Theorem 1. (i) A critical curve of the Euler functional is either a circle passed once or several times, or Bernoulli's lemniscate $(\infty$-shaped curve$)$ passed once or several times.
(ii) A Bernoulli lemniscate passed more than once is not stable.
(iii) A circle passed once or several times and a Bernoulli lemniscate passed once are local minima.
This theorem gives a solution of the so-called Euler problem for plane curves, set in 1754. The same result has recently been obtained by Yu. Sachkov, but by a more laborious method. Our proof uses the Gauss representation of planar curves, classical methods of the calculus of variations, elliptic integrals, and some more recent ideas from functional analysis, e.g. the Dirac $\delta$-function. We also prove the following theorem.
Theorem 2. Two regular plane curves of class $\mathcal C^2$ are regularly homotopic if and only if they have the same normal form with respect to the Euler functional $E$.
This theorem is the “mechanical form” of the classical Whitney–Graustein theorem.

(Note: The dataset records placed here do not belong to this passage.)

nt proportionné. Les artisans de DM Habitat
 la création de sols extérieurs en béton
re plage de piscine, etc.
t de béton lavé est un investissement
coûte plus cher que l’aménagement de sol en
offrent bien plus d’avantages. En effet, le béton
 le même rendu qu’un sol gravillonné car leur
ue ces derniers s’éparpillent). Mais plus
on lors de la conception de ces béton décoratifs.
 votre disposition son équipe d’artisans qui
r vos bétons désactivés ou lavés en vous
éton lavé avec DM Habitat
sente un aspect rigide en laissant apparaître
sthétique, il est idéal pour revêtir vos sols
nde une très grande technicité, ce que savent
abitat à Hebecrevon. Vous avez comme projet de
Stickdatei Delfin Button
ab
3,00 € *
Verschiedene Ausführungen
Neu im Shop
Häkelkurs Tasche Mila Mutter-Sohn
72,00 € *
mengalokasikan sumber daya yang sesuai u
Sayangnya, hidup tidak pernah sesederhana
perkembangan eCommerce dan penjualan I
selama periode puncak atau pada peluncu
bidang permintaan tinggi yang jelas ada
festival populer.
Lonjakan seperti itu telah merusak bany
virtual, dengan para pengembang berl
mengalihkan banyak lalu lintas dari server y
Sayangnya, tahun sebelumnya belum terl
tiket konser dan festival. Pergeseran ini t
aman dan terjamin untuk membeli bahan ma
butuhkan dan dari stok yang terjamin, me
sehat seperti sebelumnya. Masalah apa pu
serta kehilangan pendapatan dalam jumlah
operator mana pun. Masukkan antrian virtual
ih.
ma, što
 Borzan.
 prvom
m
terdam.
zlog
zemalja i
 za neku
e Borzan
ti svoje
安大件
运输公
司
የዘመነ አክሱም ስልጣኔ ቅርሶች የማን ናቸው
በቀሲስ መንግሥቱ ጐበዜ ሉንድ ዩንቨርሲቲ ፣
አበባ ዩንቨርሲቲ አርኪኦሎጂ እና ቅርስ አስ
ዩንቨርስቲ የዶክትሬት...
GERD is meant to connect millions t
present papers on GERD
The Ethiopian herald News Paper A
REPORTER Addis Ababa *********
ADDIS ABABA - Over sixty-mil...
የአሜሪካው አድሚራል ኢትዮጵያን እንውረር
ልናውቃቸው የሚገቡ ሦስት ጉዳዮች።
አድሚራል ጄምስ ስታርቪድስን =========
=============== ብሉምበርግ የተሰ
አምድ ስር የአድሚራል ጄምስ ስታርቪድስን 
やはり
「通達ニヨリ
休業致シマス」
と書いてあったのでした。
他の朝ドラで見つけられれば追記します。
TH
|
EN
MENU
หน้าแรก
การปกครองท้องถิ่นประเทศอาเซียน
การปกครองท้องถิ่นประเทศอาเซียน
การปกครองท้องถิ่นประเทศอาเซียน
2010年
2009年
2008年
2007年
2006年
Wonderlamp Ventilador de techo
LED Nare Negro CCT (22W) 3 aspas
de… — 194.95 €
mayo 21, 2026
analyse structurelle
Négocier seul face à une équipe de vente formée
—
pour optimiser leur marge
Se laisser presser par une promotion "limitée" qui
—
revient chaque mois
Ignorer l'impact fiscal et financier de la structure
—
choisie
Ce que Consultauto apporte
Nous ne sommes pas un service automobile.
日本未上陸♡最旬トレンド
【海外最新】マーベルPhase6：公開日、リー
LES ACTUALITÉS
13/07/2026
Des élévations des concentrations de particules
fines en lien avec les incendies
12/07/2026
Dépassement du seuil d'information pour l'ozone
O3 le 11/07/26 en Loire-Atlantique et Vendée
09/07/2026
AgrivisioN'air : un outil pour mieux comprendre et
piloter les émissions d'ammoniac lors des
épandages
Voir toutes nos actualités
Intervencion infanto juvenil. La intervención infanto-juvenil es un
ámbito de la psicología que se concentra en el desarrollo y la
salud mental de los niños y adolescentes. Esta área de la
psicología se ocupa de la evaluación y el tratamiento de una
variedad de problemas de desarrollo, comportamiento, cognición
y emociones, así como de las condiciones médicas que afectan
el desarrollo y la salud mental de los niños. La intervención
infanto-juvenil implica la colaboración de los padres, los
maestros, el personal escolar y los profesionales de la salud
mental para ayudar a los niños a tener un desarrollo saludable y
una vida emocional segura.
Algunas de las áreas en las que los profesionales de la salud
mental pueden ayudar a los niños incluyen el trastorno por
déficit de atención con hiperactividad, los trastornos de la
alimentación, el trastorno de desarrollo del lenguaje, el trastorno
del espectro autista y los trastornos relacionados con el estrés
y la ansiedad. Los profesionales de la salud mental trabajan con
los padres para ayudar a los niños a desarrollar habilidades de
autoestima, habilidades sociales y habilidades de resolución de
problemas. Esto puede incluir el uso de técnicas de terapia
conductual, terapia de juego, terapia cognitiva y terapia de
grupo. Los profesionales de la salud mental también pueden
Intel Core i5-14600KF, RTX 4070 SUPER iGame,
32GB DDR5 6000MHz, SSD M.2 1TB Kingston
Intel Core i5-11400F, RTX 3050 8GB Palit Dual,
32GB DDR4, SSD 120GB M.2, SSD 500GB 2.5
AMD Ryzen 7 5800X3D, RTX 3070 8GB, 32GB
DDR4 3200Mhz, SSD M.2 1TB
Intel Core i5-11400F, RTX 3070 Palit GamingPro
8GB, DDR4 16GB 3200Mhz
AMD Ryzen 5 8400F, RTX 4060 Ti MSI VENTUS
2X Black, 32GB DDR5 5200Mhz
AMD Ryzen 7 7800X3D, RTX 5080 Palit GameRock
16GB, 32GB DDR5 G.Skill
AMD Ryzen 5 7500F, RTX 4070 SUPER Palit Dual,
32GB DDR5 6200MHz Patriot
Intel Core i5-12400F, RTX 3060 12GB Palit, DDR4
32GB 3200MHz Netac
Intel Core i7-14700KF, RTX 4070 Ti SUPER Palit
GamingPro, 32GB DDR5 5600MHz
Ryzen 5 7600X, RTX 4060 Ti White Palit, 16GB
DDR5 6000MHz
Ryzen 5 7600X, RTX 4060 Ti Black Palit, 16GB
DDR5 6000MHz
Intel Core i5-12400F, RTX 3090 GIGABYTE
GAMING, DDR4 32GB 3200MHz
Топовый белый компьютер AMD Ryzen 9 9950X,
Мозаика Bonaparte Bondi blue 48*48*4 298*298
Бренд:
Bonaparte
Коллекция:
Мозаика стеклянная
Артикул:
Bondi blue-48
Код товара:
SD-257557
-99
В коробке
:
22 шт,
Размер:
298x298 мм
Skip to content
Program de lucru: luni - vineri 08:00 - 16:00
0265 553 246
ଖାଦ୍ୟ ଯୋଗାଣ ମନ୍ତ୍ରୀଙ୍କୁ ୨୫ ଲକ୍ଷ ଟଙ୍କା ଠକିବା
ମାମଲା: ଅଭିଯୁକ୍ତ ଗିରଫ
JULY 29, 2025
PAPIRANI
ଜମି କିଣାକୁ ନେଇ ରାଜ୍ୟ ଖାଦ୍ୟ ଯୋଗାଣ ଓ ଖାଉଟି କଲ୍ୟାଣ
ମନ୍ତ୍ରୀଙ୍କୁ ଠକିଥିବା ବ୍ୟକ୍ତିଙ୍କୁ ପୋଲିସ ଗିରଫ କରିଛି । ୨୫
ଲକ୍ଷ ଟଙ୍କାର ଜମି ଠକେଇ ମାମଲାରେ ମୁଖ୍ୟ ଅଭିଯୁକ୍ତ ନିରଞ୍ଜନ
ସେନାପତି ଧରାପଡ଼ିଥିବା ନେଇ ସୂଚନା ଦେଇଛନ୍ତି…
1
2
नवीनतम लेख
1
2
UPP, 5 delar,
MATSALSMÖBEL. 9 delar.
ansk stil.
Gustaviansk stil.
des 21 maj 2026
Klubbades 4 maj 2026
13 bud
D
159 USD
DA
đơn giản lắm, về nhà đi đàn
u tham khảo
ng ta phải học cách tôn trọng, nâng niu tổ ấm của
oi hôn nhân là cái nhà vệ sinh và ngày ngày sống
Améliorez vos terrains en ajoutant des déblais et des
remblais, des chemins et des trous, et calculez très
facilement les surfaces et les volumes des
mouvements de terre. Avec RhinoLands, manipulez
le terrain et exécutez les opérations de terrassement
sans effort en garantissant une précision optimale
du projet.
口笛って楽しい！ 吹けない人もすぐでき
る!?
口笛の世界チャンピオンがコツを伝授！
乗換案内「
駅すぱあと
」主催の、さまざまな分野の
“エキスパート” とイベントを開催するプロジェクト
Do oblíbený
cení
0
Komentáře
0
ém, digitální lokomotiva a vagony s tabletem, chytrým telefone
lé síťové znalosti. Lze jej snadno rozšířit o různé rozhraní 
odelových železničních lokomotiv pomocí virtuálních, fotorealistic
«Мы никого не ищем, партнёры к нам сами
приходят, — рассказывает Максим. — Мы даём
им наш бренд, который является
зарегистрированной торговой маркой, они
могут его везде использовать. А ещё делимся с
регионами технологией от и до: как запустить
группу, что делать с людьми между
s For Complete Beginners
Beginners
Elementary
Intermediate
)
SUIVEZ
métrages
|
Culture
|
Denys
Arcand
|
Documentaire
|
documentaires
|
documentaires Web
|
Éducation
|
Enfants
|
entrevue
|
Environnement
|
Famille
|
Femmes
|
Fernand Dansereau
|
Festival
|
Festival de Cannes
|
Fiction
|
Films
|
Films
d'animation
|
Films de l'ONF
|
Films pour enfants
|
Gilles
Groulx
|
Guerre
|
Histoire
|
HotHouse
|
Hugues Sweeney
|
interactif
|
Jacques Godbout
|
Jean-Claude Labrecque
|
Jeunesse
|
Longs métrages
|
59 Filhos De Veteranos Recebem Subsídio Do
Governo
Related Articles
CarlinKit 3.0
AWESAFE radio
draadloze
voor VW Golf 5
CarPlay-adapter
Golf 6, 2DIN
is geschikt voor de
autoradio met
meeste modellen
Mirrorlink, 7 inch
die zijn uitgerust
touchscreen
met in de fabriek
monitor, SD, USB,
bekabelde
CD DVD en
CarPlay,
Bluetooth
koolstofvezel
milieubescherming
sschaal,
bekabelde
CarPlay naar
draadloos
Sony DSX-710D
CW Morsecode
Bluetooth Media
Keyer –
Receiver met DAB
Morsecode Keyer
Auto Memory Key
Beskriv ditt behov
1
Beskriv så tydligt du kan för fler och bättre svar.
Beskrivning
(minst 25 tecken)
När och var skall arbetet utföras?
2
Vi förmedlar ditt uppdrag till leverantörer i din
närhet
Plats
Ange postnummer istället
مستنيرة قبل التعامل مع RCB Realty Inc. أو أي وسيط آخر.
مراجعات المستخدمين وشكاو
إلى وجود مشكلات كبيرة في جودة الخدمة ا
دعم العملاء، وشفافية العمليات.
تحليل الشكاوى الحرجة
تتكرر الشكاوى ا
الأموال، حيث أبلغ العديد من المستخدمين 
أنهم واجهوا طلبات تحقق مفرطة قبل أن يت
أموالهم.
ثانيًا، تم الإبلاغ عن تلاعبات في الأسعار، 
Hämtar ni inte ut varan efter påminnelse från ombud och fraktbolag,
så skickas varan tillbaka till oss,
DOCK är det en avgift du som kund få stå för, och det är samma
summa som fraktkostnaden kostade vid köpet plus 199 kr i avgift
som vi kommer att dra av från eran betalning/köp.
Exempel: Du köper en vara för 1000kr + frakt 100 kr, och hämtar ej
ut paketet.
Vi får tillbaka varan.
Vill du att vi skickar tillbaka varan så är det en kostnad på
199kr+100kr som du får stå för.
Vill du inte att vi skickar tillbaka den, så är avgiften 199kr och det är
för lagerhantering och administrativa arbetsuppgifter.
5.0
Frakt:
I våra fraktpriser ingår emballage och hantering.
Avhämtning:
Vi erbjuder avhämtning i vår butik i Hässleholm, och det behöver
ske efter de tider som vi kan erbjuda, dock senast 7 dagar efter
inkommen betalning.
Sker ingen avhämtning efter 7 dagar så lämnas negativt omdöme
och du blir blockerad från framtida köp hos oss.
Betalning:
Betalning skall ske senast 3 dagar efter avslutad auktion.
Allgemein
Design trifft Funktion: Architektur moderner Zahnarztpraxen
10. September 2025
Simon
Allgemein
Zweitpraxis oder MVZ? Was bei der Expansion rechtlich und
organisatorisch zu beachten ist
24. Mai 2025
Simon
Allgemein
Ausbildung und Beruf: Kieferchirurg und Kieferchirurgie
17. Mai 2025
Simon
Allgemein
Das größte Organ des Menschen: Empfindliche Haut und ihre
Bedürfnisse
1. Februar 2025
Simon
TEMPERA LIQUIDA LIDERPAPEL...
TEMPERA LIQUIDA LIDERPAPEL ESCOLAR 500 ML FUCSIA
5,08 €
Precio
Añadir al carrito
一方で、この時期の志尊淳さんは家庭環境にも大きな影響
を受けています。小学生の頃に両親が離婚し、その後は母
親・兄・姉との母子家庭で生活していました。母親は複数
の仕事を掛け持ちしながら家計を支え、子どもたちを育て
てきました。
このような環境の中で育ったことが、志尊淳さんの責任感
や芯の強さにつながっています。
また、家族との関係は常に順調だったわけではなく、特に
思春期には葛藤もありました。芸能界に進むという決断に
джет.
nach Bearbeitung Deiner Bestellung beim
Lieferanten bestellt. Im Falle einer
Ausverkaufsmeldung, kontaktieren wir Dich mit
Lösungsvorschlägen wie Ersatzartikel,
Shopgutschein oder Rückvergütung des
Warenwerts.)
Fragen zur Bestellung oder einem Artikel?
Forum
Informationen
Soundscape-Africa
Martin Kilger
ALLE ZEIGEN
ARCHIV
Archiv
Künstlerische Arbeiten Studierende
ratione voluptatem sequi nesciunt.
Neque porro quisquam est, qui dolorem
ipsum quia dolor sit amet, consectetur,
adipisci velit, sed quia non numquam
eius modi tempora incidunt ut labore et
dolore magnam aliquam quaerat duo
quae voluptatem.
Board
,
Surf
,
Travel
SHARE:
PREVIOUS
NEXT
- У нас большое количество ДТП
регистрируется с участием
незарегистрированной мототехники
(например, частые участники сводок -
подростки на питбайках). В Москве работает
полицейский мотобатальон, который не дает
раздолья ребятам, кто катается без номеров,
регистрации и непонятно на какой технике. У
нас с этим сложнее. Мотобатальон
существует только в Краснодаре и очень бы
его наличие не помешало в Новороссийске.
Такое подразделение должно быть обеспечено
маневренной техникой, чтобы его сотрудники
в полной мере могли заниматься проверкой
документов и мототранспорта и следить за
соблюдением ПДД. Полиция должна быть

Our approach can be carried over to three-dimensional knots: the functional that we use in that case is $E+R$, the sum of the Euler functional and a repulsive functional $R$, which prevents self tangencies and crossing changes. A discretized version of gradient descent along the functional $E+R$ was used to design a computer program, implemented in an animation that shows how curves are homotoped to the normal forms indicated in Theorem 1, and how knots are isotoped to their normal forms. We conjecture that our computer program solves the unknotting problem.
For the most part, his talk is the result of joint work with S. Avvakumov and O. Karpenkov (see [2], [3], [4]).